_Stored data_
# # # # #

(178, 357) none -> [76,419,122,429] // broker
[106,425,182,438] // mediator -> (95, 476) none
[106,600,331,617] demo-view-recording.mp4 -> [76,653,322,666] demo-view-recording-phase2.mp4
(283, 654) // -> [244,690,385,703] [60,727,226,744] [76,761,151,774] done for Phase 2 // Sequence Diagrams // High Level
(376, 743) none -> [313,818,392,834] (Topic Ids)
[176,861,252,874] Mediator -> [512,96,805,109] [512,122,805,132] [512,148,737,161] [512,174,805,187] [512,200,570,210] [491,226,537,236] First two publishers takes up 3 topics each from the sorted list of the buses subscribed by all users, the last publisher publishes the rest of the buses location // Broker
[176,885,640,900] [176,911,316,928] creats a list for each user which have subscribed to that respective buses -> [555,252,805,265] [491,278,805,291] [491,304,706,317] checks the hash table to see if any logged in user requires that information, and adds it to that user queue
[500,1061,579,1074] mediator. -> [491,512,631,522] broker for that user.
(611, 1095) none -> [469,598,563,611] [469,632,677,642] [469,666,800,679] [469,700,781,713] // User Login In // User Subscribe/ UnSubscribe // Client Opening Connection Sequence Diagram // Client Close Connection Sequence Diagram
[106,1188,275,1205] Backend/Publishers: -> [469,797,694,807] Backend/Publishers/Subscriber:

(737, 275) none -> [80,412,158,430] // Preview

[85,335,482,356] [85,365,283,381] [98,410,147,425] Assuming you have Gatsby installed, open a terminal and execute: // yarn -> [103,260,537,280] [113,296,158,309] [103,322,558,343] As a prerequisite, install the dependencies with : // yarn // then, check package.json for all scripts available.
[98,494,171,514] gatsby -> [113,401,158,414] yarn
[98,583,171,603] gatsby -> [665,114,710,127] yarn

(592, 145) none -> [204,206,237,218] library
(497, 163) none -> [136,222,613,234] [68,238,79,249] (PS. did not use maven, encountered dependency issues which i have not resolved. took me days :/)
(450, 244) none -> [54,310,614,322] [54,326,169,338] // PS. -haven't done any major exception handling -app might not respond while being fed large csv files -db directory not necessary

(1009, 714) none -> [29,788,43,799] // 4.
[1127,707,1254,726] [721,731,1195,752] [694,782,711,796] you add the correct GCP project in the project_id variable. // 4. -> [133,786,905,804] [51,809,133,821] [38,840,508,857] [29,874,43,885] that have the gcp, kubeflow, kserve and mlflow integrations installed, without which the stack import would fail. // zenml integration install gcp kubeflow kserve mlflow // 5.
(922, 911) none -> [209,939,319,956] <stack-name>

# # # # #

_THE TASK_
Which lines of the records above contain the word "yarn"? Report each one in full.

_RESULT OF THIS TASK_
[85,335,482,356] [85,365,283,381] [98,410,147,425] Assuming you have Gatsby installed, open a terminal and execute: // yarn -> [103,260,537,280] [113,296,158,309] [103,322,558,343] As a prerequisite, install the dependencies with : // yarn // then, check package.json for all scripts available.
[98,494,171,514] gatsby -> [113,401,158,414] yarn
[98,583,171,603] gatsby -> [665,114,710,127] yarn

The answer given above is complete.